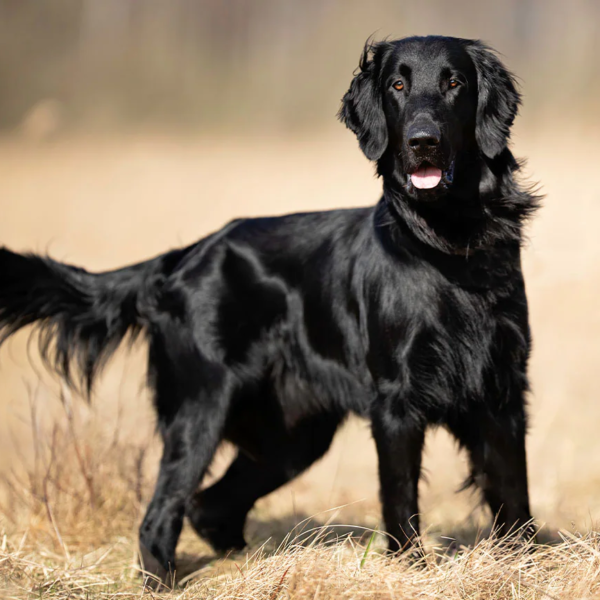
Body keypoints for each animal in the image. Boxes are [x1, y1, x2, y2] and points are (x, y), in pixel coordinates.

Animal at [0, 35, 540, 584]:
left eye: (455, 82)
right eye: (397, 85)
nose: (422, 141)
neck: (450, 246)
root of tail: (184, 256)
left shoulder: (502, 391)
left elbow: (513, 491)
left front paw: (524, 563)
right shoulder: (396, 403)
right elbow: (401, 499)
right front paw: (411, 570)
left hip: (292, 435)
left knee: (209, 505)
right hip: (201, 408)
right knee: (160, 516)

...

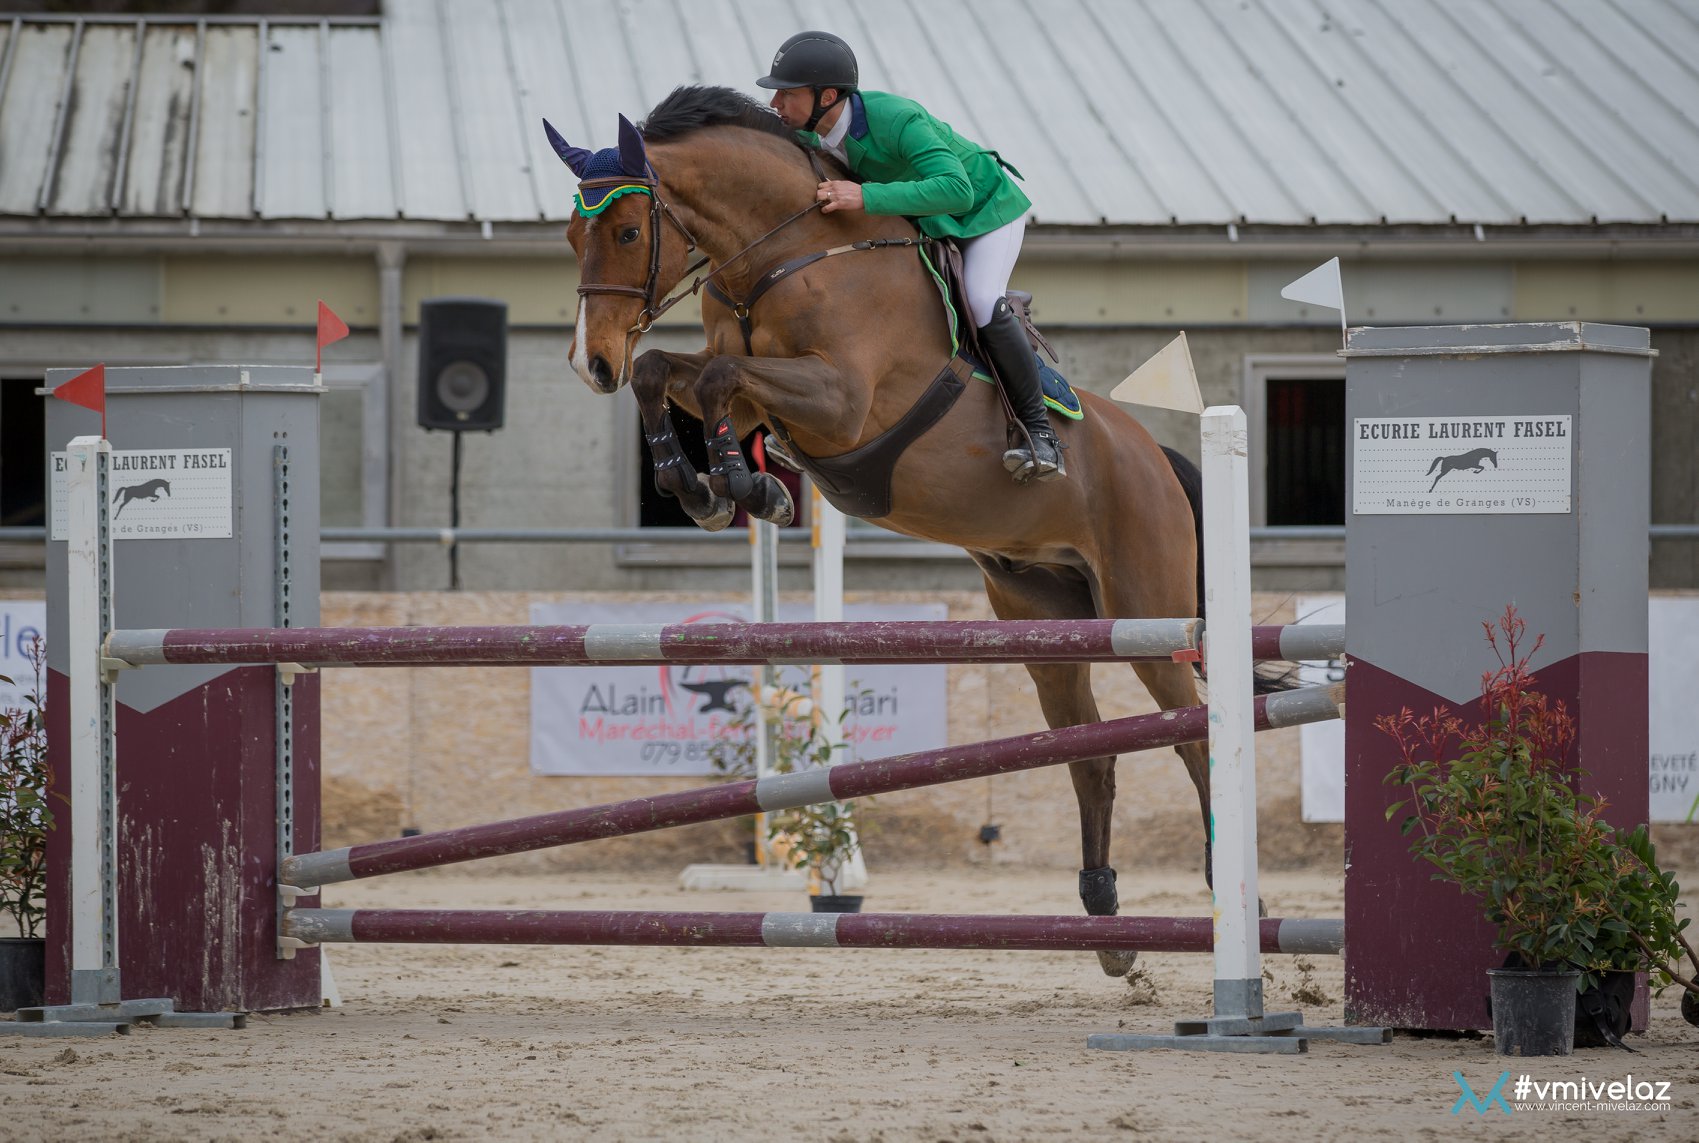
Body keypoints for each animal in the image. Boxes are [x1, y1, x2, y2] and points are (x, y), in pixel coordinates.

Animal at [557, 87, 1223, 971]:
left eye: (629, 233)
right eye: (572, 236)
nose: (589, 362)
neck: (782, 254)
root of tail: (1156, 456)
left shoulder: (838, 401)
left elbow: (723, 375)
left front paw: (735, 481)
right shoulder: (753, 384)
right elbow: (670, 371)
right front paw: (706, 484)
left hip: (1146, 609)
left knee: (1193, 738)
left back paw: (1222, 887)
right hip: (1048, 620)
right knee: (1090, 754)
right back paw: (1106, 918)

What you will do:
Output the lines above between the one holding "left eye: (455, 82)" and the one holding "left hip: (292, 435)", inclusive, with nothing before or after them.

Response:
left eye: (455, 82)
right eye: (397, 85)
nose: (422, 141)
neck: (450, 246)
root of tail: (184, 256)
left shoulder: (502, 391)
left elbow: (513, 491)
left front paw: (524, 563)
right shoulder: (396, 403)
right elbow: (401, 499)
right front paw: (411, 570)
left hip: (292, 435)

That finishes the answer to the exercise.